Required action.
Everything in the listing must be transcribed exactly, from the first line to the last.
******
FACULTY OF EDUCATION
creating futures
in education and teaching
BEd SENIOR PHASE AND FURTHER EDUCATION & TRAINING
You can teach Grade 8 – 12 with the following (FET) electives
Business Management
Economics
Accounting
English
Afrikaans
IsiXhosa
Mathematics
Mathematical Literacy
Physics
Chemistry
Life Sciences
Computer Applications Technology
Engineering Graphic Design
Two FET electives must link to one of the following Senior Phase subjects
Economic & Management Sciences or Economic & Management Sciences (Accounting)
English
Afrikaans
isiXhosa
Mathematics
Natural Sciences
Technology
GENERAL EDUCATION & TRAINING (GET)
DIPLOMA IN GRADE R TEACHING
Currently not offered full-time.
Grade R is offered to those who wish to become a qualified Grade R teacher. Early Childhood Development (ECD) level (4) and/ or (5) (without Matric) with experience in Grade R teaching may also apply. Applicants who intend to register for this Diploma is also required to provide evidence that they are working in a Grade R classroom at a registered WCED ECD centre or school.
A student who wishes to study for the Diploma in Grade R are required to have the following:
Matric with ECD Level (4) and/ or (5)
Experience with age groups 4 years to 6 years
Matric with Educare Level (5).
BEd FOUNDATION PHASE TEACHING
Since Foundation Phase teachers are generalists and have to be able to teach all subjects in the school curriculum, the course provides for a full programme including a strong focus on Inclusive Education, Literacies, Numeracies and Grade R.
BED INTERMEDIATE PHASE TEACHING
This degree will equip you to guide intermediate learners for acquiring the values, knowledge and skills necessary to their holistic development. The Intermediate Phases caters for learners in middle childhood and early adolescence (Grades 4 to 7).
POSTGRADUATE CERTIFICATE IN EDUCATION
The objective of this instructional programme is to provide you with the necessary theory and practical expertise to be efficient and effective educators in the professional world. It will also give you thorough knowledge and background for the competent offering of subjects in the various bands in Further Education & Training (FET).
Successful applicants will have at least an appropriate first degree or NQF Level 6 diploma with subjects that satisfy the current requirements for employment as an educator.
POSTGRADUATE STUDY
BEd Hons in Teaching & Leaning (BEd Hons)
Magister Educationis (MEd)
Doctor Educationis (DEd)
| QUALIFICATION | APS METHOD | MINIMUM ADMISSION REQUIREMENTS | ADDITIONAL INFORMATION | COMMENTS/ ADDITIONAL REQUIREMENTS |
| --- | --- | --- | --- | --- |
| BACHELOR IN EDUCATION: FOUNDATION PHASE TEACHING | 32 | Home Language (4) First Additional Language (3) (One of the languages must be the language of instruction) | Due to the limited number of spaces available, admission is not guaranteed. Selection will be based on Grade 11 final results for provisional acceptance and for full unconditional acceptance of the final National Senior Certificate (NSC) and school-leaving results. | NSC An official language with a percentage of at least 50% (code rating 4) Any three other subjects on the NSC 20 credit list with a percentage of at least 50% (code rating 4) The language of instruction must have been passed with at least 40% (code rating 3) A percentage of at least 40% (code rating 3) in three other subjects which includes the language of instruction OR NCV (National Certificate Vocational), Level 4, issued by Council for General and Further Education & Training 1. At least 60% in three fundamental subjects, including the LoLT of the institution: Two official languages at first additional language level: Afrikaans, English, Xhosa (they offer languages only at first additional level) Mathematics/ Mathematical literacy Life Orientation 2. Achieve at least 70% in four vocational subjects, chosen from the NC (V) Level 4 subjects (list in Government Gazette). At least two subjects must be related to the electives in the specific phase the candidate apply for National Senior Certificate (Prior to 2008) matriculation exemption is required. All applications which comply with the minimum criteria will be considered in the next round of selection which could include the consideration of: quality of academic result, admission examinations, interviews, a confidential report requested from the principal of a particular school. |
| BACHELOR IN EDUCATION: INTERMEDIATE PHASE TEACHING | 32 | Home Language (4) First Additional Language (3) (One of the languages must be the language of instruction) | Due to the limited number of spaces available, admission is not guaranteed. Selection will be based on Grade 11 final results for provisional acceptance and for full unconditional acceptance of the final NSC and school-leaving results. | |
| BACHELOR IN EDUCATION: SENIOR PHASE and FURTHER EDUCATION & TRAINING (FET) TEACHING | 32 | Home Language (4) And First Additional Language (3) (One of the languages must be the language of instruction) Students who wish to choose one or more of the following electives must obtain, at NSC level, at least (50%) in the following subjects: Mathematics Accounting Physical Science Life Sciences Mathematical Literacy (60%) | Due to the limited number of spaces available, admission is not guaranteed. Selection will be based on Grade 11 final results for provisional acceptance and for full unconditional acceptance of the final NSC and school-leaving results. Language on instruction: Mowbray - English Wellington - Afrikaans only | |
******
Exercise solution.
FACULTY OF EDUCATION
creating futures
in education and teaching
BEd SENIOR PHASE AND FURTHER EDUCATION & TRAINING
You can teach Grade 8 – 12 with the following (FET) electives
Business Management
Economics
Accounting
English
Afrikaans
IsiXhosa
Mathematics
Mathematical Literacy
Physics
Chemistry
Life Sciences
Computer Applications Technology
Engineering Graphic Design
Two FET electives must link to one of the following Senior Phase subjects
Economic & Management Sciences or Economic & Management Sciences (Accounting)
English
Afrikaans
isiXhosa
Mathematics
Natural Sciences
Technology
GENERAL EDUCATION & TRAINING (GET)
DIPLOMA IN GRADE R TEACHING
Currently not offered full-time.
Grade R is offered to those who wish to become a qualified Grade R teacher. Early Childhood Development (ECD) level (4) and/ or (5) (without Matric) with experience in Grade R teaching may also apply. Applicants who intend to register for this Diploma is also required to provide evidence that they are working in a Grade R classroom at a registered WCED ECD centre or school.
A student who wishes to study for the Diploma in Grade R are required to have the following:
Matric with ECD Level (4) and/ or (5)
Experience with age groups 4 years to 6 years
Matric with Educare Level (5).
BEd FOUNDATION PHASE TEACHING
Since Foundation Phase teachers are generalists and have to be able to teach all subjects in the school curriculum, the course provides for a full programme including a strong focus on Inclusive Education, Literacies, Numeracies and Grade R.
BED INTERMEDIATE PHASE TEACHING
This degree will equip you to guide intermediate learners for acquiring the values, knowledge and skills necessary to their holistic development. The Intermediate Phases caters for learners in middle childhood and early adolescence (Grades 4 to 7).
POSTGRADUATE CERTIFICATE IN EDUCATION
The objective of this instructional programme is to provide you with the necessary theory and practical expertise to be efficient and effective educators in the professional world. It will also give you thorough knowledge and background for the competent offering of subjects in the various bands in Further Education & Training (FET).
Successful applicants will have at least an appropriate first degree or NQF Level 6 diploma with subjects that satisfy the current requirements for employment as an educator.
POSTGRADUATE STUDY
BEd Hons in Teaching & Leaning (BEd Hons)
Magister Educationis (MEd)
Doctor Educationis (DEd)
| QUALIFICATION | APS METHOD | MINIMUM ADMISSION REQUIREMENTS | ADDITIONAL INFORMATION | COMMENTS/ ADDITIONAL REQUIREMENTS |
| --- | --- | --- | --- | --- |
| BACHELOR IN EDUCATION: FOUNDATION PHASE TEACHING | 32 | Home Language (4) First Additional Language (3) (One of the languages must be the language of instruction) | Due to the limited number of spaces available, admission is not guaranteed. Selection will be based on Grade 11 final results for provisional acceptance and for full unconditional acceptance of the final National Senior Certificate (NSC) and school-leaving results. | NSC An official language with a percentage of at least 50% (code rating 4) Any three other subjects on the NSC 20 credit list with a percentage of at least 50% (code rating 4) The language of instruction must have been passed with at least 40% (code rating 3) A percentage of at least 40% (code rating 3) in three other subjects which includes the language of instruction OR NCV (National Certificate Vocational), Level 4, issued by Council for General and Further Education & Training 1. At least 60% in three fundamental subjects, including the LoLT of the institution: Two official languages at first additional language level: Afrikaans, English, Xhosa (they offer languages only at first additional level) Mathematics/ Mathematical literacy Life Orientation 2. Achieve at least 70% in four vocational subjects, chosen from the NC (V) Level 4 subjects (list in Government Gazette). At least two subjects must be related to the electives in the specific phase the candidate apply for National Senior Certificate (Prior to 2008) matriculation exemption is required. All applications which comply with the minimum criteria will be considered in the next round of selection which could include the consideration of: quality of academic result, admission examinations, interviews, a confidential report requested from the principal of a particular school. |
| BACHELOR IN EDUCATION: INTERMEDIATE PHASE TEACHING | 32 | Home Language (4) First Additional Language (3) (One of the languages must be the language of instruction) | Due to the limited number of spaces available, admission is not guaranteed. Selection will be based on Grade 11 final results for provisional acceptance and for full unconditional acceptance of the final NSC and school-leaving results. | |
| BACHELOR IN EDUCATION: SENIOR PHASE and FURTHER EDUCATION & TRAINING (FET) TEACHING | 32 | Home Language (4) And First Additional Language (3) (One of the languages must be the language of instruction) Students who wish to choose one or more of the following electives must obtain, at NSC level, at least (50%) in the following subjects: Mathematics Accounting Physical Science Life Sciences Mathematical Literacy (60%) | Due to the limited number of spaces available, admission is not guaranteed. Selection will be based on Grade 11 final results for provisional acceptance and for full unconditional acceptance of the final NSC and school-leaving results. Language on instruction: Mowbray - English Wellington - Afrikaans only | |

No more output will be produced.